Records drawn from a dataset ▸

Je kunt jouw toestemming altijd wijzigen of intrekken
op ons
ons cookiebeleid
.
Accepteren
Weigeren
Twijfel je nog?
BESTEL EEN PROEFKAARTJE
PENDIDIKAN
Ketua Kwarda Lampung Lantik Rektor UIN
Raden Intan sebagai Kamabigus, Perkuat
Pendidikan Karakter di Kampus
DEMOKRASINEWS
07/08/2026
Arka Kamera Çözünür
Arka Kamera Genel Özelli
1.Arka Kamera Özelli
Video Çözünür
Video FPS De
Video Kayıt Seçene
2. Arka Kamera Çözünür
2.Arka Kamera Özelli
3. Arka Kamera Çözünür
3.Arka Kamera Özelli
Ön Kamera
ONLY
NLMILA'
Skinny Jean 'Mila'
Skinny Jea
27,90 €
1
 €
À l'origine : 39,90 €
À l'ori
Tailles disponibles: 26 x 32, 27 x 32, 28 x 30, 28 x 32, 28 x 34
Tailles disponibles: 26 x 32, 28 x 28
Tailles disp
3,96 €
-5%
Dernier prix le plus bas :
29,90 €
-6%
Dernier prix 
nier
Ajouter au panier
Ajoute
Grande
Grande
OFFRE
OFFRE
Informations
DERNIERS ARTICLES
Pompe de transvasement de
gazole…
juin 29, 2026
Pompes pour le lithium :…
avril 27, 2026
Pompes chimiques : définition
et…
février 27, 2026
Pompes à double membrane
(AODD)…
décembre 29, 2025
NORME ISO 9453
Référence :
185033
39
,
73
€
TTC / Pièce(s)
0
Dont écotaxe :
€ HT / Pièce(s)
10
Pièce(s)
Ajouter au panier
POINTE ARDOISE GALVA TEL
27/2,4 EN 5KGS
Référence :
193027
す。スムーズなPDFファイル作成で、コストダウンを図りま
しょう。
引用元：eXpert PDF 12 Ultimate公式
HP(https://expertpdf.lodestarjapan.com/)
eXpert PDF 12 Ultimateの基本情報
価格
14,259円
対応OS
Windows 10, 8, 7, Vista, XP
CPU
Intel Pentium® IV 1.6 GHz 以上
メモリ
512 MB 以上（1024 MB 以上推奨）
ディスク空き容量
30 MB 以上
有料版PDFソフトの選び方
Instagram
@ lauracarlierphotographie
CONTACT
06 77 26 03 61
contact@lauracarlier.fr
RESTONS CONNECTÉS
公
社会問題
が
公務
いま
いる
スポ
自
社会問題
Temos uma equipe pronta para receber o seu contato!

REQUIREMENT ▸ With nothing left out, print the data above exactly.

WORKED SOLUTION ▸
Je kunt jouw toestemming altijd wijzigen of intrekken
op ons
ons cookiebeleid
.
Accepteren
Weigeren
Twijfel je nog?
BESTEL EEN PROEFKAARTJE
PENDIDIKAN
Ketua Kwarda Lampung Lantik Rektor UIN
Raden Intan sebagai Kamabigus, Perkuat
Pendidikan Karakter di Kampus
DEMOKRASINEWS
07/08/2026
Arka Kamera Çözünür
Arka Kamera Genel Özelli
1.Arka Kamera Özelli
Video Çözünür
Video FPS De
Video Kayıt Seçene
2. Arka Kamera Çözünür
2.Arka Kamera Özelli
3. Arka Kamera Çözünür
3.Arka Kamera Özelli
Ön Kamera
ONLY
NLMILA'
Skinny Jean 'Mila'
Skinny Jea
27,90 €
1
 €
À l'origine : 39,90 €
À l'ori
Tailles disponibles: 26 x 32, 27 x 32, 28 x 30, 28 x 32, 28 x 34
Tailles disponibles: 26 x 32, 28 x 28
Tailles disp
3,96 €
-5%
Dernier prix le plus bas :
29,90 €
-6%
Dernier prix 
nier
Ajouter au panier
Ajoute
Grande
Grande
OFFRE
OFFRE
Informations
DERNIERS ARTICLES
Pompe de transvasement de
gazole…
juin 29, 2026
Pompes pour le lithium :…
avril 27, 2026
Pompes chimiques : définition
et…
février 27, 2026
Pompes à double membrane
(AODD)…
décembre 29, 2025
NORME ISO 9453
Référence :
185033
39
,
73
€
TTC / Pièce(s)
0
Dont écotaxe :
€ HT / Pièce(s)
10
Pièce(s)
Ajouter au panier
POINTE ARDOISE GALVA TEL
27/2,4 EN 5KGS
Référence :
193027
す。スムーズなPDFファイル作成で、コストダウンを図りま
しょう。
引用元：eXpert PDF 12 Ultimate公式
HP(https://expertpdf.lodestarjapan.com/)
eXpert PDF 12 Ultimateの基本情報
価格
14,259円
対応OS
Windows 10, 8, 7, Vista, XP
CPU
Intel Pentium® IV 1.6 GHz 以上
メモリ
512 MB 以上（1024 MB 以上推奨）
ディスク空き容量
30 MB 以上
有料版PDFソフトの選び方
Instagram
@ lauracarlierphotographie
CONTACT
06 77 26 03 61
contact@lauracarlier.fr
RESTONS CONNECTÉS
公
社会問題
が
公務
いま
いる
スポ
自
社会問題
Temos uma equipe pronta para receber o seu contato!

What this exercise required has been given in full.